U.S. generally accepted accounting principles, or GAAP, offer no rules for reporting the value of digital assets. Nonbinding guidance from the American Institute of CPAs (AICPA) says companies should classify the currency as an intangible asset, as outlined in ASC 350. This means businesses that don’t qualify as investment firms would record cryptocurrency at historical cost and then adjust it only if the value declines. Once their holdings get written down, or impaired, companies can’t revise the value back up if the price recovers.

For a volatile asset like bitcoin, that’s a problem: On-the-books value can be recorded only as shrinking, never growing. For MicroStrategy, with material holdings of bitcoin, downward swings in the digital currency’s value hit the company’s bottom line hard. For the quarter ending September 30, 2021, MicroStrategy reported a net loss of $36.1 million. Adding back in its share-based compensation expense and the impairment of its digital assets made the company’s unofficial, or non-GAAP, flip to $18.6 million in income, its filing shows.

MicroStrategy did not immediately respond to a request for comment.

The company told the SEC it used non-GAAP measures to give investors a fuller picture of its finances. If the company showed only declines in value, it would give “an incomplete assessment” of its bitcoin holdings that would be “less meaningful to management or investors” in light of the company’s strategy to acquire and hold bitcoin.

“We further believe that the inclusion of bitcoin non-cash impairment losses may otherwise distract from our investors’ analysis of the operating results of our enterprise software analytics business,” the company wrote.

The SEC disagreed. In a letter dated December 3, the market regulator told MicroStrategy it objected to the adjustment and told the company to remove it from future filings. In its December 16 response, MicroStrategy said it would comply.

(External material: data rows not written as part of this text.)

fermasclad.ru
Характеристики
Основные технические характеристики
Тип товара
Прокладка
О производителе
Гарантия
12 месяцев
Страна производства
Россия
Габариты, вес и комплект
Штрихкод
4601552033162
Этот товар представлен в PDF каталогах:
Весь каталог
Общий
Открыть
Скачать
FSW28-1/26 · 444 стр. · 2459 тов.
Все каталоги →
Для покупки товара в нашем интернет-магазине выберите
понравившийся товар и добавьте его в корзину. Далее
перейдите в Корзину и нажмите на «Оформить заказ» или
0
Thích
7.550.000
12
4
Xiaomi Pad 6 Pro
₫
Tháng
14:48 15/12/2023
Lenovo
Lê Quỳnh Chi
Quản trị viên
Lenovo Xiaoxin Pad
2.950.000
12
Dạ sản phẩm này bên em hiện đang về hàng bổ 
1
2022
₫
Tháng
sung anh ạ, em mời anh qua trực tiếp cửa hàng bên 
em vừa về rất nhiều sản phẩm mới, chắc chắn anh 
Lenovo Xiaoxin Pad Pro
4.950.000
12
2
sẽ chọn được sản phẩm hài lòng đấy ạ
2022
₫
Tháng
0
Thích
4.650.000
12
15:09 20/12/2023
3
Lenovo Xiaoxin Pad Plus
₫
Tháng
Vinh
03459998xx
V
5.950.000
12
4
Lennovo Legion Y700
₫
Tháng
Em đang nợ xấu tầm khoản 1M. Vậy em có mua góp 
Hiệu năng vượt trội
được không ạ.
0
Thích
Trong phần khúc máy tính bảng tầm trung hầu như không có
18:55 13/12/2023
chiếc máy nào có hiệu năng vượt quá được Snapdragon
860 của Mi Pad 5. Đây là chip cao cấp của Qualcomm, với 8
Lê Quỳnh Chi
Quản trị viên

MicroStrategy has been a vocal advocate of changing the current cryptocurrency accounting rules. It wrote to the Financial Accounting Standards Board (FASB) in 2021, asking the U.S. accounting rulemaker to write rules better reflecting the true value of cryptocurrencies. Hundreds of other letter writers followed suit.

The FASB had long rejected calls to write new rules for digital assets, but high-profile investments in bitcoin by MicroStrategy and Tesla Inc. have changed the conversation. In December, the rulemaker’s board said it would start researching the issue.

—With assistance from Crystal Kim of Bloomberg News.